Article
Advent of Code 2022 Day 2

Day 2: Rock Paper Scissors

https://adventofcode.com/2022/day/2

TL;DR: my solution in Rust

We're playing a Rock, Paper, Scissors tournament with the elves.
The input represents an encryped strategy guide.

Each line has 2 letters seperated by a space.

• The first letter is A, B, or C.
• The second letter is X, Y, or Z.

An example input looks like this:

A Y
B X
C Z

Each round is worth some points, all scores get summed up, and whoever has the highest total at the end of the tournament wins.

Your score for a single round is the sum of the score for the shape you played, and the score for the outcome of the round.

Shape scores:

• Rock: 1
• Paper: 2
• Scissors: 3

Outcome scores:

• Loss: 0
• Draw: 3
• Win: 6

The first letter in the input is what your opponent is going to play.
Afor Rock, B for Paper, and C for Scissors.

Before the elf can tell you what the second letter means, they leave.

Part 1

Winning every round would be suspicious, so whatever that second letter is, it has to be important.

You assume the second letter is the shape you should play.
Xfor Rock, Y for Paper, and Z for Scissors.

If "Rock", "Paper", and "Scissors" have positions in a list.

• To win, move 1 position to the right (and wrap around from "Scissors" to "Rock"!)
• To draw, keep the same position
• To lose, move 1 position to the left (and wrap around from "Rock" to "Scissors"!)

So I translated both A, B, C, and X, Y, Z to 0, 1, and 2 respectively.
Thankfully, both ABC and XYZ are sequences where the ASCII value of a letter increases by 1 each step.

• The value for the shape the opponent plays is known.
• The value for the shape I play is known.
• To calculate the score for this round, we need to know the outcome of the round.

With those two pieces of information a game of Rock, Paper, Scissors can be expressed as the following equation:

outcome = my_shape - opponent_shape + 1 (mod 3)

This expresses outcome as a number from 0 to 2:

• 0 for loss
• 1 for draw
• 2 for win

The mod 3 handles the wrapping around logic.

pub fn part_1() -> String {
    let input = std::fs::read_to_string("src/day02.txt").unwrap();

    input
        .lines()
        // map every line to the score for that round
        .map(|line| {
            // transform A B C and X Y Z to 0 1 2 respectively by using their ASCII order
            let bytes = line.as_bytes();
            let left = (bytes[0] - b'A') as i8;
            let right = (bytes[2] - b'X') as i8;

            // 0 for rock, 1 for paper, 2 for scissors
            // 0 for loss, 1 for draw, 2 for win
            let opponent_shape = left;
            let my_shape = right;
            let outcome = (my_shape - opponent_shape + 1).rem_euclid(3);

            let shape_score = my_shape + 1;
            let outcome_score = 3 * outcome;
            (shape_score + outcome_score) as u32
        })

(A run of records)
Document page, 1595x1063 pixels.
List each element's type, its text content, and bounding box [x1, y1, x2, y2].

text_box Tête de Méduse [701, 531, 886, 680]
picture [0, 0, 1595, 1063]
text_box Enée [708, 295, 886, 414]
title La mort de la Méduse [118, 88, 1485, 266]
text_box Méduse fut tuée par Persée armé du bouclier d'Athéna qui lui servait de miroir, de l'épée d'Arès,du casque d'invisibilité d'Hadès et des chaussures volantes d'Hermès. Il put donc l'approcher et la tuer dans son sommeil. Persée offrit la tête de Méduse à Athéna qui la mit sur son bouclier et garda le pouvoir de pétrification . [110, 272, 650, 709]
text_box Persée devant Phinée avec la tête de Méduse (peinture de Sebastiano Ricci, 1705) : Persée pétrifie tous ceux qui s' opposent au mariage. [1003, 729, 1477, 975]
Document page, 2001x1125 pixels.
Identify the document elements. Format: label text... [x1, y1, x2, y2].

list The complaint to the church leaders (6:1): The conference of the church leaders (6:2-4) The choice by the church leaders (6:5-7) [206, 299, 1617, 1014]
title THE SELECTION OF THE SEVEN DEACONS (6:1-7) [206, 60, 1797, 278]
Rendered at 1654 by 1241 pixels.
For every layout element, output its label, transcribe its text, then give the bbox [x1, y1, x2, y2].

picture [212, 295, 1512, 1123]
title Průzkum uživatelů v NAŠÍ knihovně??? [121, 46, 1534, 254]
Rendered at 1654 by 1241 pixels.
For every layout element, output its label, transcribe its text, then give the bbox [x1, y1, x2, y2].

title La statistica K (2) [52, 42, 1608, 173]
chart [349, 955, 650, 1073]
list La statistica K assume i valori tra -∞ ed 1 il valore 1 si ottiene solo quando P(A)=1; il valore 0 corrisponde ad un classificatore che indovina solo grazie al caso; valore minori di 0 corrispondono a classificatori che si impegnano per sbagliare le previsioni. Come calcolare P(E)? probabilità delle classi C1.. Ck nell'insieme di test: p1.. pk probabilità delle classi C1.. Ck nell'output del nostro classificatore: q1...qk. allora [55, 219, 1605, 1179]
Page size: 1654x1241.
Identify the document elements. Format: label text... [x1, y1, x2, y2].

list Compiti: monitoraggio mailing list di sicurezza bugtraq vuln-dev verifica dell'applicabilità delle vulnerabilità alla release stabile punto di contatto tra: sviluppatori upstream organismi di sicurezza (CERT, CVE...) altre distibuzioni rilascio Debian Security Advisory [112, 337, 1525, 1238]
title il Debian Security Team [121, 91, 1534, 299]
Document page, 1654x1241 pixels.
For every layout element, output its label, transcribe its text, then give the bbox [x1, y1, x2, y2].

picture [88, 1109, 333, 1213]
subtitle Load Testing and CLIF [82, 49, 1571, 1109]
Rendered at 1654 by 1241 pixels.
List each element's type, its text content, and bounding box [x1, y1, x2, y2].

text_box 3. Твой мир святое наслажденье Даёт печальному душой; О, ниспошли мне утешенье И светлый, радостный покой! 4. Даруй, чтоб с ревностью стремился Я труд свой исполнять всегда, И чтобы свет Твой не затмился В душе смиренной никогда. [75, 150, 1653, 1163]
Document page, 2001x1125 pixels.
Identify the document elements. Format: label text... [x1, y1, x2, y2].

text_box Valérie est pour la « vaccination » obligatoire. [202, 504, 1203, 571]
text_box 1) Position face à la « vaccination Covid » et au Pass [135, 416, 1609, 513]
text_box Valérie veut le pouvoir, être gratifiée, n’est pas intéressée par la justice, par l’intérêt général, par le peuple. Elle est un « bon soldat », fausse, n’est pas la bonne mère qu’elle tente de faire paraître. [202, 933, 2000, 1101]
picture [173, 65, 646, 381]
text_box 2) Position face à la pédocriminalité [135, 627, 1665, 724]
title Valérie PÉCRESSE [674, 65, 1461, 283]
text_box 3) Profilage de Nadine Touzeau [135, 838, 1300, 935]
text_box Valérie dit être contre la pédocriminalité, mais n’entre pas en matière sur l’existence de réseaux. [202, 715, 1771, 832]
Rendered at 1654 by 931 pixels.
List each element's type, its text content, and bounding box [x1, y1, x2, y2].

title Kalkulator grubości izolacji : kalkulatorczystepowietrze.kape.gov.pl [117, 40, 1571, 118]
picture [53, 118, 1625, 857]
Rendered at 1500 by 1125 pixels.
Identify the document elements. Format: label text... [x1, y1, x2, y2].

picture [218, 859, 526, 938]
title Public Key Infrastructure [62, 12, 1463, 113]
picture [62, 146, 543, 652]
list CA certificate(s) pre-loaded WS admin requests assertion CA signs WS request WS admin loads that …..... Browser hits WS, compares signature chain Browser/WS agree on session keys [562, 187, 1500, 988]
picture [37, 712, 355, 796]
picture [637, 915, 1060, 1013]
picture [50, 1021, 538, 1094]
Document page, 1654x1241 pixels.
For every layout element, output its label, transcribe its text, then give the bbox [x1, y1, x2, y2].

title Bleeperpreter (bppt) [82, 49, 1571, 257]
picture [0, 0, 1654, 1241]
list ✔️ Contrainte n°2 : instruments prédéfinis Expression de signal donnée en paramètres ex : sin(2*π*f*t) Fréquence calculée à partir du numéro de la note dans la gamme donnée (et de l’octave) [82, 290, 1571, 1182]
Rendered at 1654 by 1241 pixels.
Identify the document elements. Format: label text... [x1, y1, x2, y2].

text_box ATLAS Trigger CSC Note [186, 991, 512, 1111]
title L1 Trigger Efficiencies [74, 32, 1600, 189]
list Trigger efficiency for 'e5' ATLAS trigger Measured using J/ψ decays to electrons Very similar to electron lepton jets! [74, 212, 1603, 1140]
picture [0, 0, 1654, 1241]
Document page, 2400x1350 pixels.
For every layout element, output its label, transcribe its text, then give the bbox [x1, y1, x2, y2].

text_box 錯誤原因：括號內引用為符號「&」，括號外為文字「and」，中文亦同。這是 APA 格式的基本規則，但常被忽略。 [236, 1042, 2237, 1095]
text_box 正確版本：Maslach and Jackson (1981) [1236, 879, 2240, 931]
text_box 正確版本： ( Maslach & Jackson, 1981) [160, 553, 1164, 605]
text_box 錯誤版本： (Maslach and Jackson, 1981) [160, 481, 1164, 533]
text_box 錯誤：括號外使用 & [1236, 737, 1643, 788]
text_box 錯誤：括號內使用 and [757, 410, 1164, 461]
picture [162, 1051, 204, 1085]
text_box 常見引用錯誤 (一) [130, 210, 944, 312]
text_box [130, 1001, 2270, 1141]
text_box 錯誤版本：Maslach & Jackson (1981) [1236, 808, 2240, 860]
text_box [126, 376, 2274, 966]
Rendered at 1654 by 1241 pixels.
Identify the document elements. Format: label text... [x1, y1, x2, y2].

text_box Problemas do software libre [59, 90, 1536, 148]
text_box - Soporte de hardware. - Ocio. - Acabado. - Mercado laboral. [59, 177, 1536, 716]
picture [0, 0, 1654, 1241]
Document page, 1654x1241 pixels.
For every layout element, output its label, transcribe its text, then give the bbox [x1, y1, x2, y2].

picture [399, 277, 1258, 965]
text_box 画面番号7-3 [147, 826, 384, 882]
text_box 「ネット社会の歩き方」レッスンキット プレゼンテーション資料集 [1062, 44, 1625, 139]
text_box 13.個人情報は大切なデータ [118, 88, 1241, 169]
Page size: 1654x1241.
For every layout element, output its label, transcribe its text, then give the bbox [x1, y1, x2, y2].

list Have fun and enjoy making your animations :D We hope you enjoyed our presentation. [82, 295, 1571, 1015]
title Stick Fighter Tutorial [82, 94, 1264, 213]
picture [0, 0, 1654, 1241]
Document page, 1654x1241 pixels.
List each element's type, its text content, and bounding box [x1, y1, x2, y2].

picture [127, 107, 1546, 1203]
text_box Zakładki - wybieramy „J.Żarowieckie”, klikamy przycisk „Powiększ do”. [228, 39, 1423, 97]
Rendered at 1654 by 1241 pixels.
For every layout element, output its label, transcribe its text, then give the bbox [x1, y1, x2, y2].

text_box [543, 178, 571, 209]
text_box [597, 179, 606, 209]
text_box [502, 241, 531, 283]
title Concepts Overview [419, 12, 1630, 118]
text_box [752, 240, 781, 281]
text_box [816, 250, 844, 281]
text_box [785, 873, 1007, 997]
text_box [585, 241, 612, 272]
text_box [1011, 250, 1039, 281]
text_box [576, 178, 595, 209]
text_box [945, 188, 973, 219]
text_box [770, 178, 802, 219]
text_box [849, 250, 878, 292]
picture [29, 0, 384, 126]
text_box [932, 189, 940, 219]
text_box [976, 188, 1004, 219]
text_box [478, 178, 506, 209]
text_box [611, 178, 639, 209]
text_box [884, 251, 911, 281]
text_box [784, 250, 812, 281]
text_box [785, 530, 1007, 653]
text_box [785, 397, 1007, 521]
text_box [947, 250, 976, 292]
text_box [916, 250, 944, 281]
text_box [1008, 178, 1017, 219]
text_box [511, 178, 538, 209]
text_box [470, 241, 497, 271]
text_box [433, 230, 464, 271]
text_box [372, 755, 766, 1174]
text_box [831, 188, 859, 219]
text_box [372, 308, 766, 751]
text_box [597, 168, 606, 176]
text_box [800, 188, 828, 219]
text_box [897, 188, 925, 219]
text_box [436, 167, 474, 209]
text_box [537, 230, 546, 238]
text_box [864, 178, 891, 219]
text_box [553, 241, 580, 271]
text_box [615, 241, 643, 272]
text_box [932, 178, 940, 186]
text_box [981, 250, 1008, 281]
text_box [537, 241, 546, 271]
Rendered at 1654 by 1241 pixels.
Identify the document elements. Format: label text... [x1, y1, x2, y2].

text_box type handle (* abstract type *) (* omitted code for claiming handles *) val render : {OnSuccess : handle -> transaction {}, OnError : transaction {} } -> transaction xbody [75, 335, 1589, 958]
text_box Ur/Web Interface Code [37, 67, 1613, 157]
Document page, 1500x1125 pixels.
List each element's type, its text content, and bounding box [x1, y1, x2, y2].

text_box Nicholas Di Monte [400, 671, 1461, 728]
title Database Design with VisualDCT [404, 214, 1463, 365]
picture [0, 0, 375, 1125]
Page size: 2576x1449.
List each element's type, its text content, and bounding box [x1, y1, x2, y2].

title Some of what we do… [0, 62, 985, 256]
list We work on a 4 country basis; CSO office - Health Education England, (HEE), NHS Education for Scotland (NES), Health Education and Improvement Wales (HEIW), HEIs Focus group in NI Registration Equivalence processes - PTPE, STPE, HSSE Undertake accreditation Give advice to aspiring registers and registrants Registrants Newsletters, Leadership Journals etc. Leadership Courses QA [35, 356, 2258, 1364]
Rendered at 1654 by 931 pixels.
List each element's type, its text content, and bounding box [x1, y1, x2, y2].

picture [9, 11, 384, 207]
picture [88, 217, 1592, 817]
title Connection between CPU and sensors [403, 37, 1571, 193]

To do
A - According to the Rock Paper Scissors write-up, how many points does winning a round earn for the outcome?
B - Carry on the Rock Paper Scissors write-up from the point where it stops.
The rows are not needed for the tasks.

Outputs
A - A win earns 6 points.

B -
        .sum::<u32>()
        .to_string()
}

Part 2

The elf returns and tells you that the second letter in the input is the desired outcome.
X for loss, Y for draw, Z for win.

• The value for the shape the opponent plays is known.
• The value for the outcome of the round is known.
• To calculate the score for this round, we need to know the shape we need to play.

We rearrange the equation from part1 to solve for my_shape instead of outcome:

my_shape = opponent_shape - 1 + outcome (mod 3)

The mod 3 handles the wrapping around logic.

pub fn part_2() -> String {
    let input = std::fs::read_to_string("src/day02.txt").unwrap();

    input
        .lines()
        // map every line to the score for that round
        .map(|line| {
            // transform A B C and X Y Z to 0 1 2 respectively by using their ASCII order
            let bytes = line.as_bytes();
            let left = (bytes[0] - b'A') as i8;
            let right = (bytes[2] - b'X') as i8;

            // 0 for rock, 1 for paper, 2 for scissors
            // 0 for loss, 1 for draw, 2 for win
            let opponent_shape = left;
            let outcome = right;
            let my_shape = (opponent_shape - 1 + outcome).rem_euclid(3);

            let shape_score = my_shape + 1;
            let outcome_score = 3 * outcome;
            (shape_score + outcome_score) as u32
        })
        .sum::<u32>()
        .to_string()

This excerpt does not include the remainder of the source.